Some of the mottos stenciled everywhere are: "Move fast and break things!"    "HACK" is plastered everywhere and is the paradigm for their development mentality. "Done is better than perfect." Think of it like Agile after downing a couple of Red Bulls!

They typically show up at 10am and work until ..... its gets done!

With all the innovation and creativity Facebook still has to wrestle with down to earth problems.  How do I get data from point A to B?  What does the data mean?  Is the quality of the data good enough to make decisions and spend resources on?

The scale that they work on is LARGE.   How large?  The main HDFS is pushing 110PB and growing fast. They just passed 1 Billion active users and have plans to expand the usage as much as possible across the globe.  Zuckerberger gave every employee a little Red Book with some thoughts on this milestone. The basic theme is "1% is not done" and we've only just started with 1% of the population.

Back to reality; the fact is that they have discovered that Big Data is really just "Big Piles Of Data."  Which is totally useless until you extract value from it. Relationships, likes, dislikes, needs, desires, and dreams.

And the fact that everyone is distracted by Hype around Big Data is not lost on some of them.  I think that companies like Cloudera, Hortonworks, MapR, and other wannabes for "The Hadoop Standard" are the future Sybase, Informix, and Borlands of this wave of technology.

Yes there is room for these folks to make money and some will.  They will leverage their VC money and gain market share then cash out and move to the Next Gig.  But I doubt their products will have a lasting legacy. Market consolidation is not only a certainty it has already begun.

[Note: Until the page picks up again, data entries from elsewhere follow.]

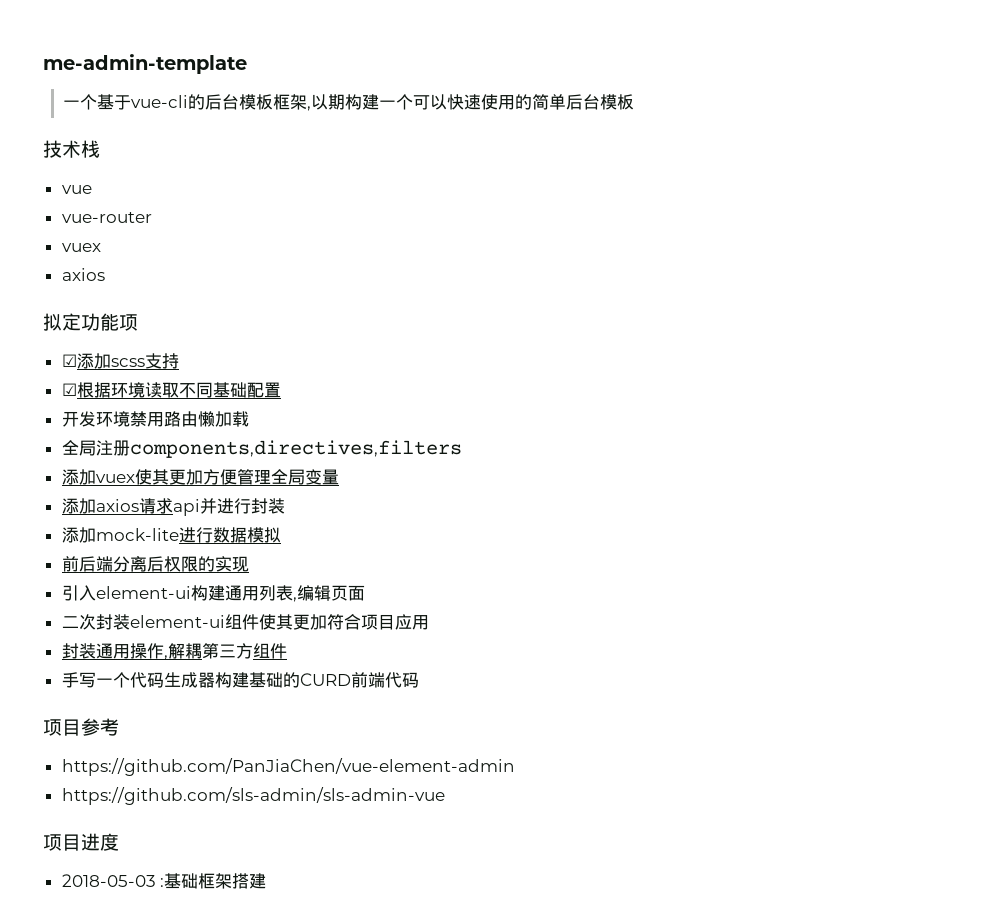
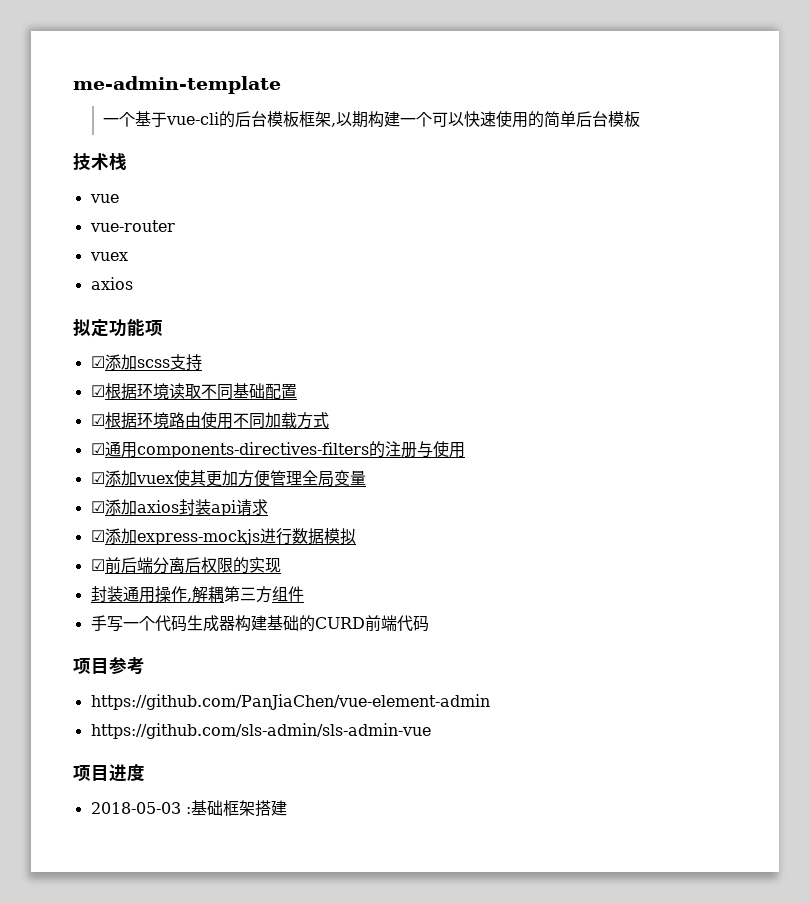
[61,411,249,427] [61,440,462,458] 开发环境禁用路由懒加载 // 全局注册components,directives,filters // -> [90,412,329,429] [90,441,465,458] [90,472,105,484] ☑根据环境路由使用不同加载方式 // ☑通用components-directives-filters的注册与使用 // ☑
(339, 477) none -> [90,501,105,513] ☑
(139, 505) none -> [178,499,236,516] 封装api
[172,498,285,516] [61,527,179,543] api并进行封装 // 添加mock-lite -> [90,528,260,545] // ☑添加express-mockjs
(281, 535) none -> [90,559,105,571] ☑
[61,585,365,602] [61,614,429,630] // 引入element-ui构建通用列表,编辑页面 // 二次封装element-ui组件使其更加符合项目应用 -> (281, 565) none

Ultimately, as the Facebook folks realize,  Hadoop is nothing but a cheap and commodity  technology to store Big Piles of data.  As more businesses come off the euphoria of Big Data Hype and realize it is NOT the silver bullet to solve their problems, more traditional software companies like Teradata / Aster, Oracle, IBM, Teracotta/Software AG and other data analytics companies will make large inroads by supplying software and systems to perform useful business analytics.

Watch this trend in the next 12 to 18 months.  I predict it will be an exciting time on the other side of the Big Data Wave.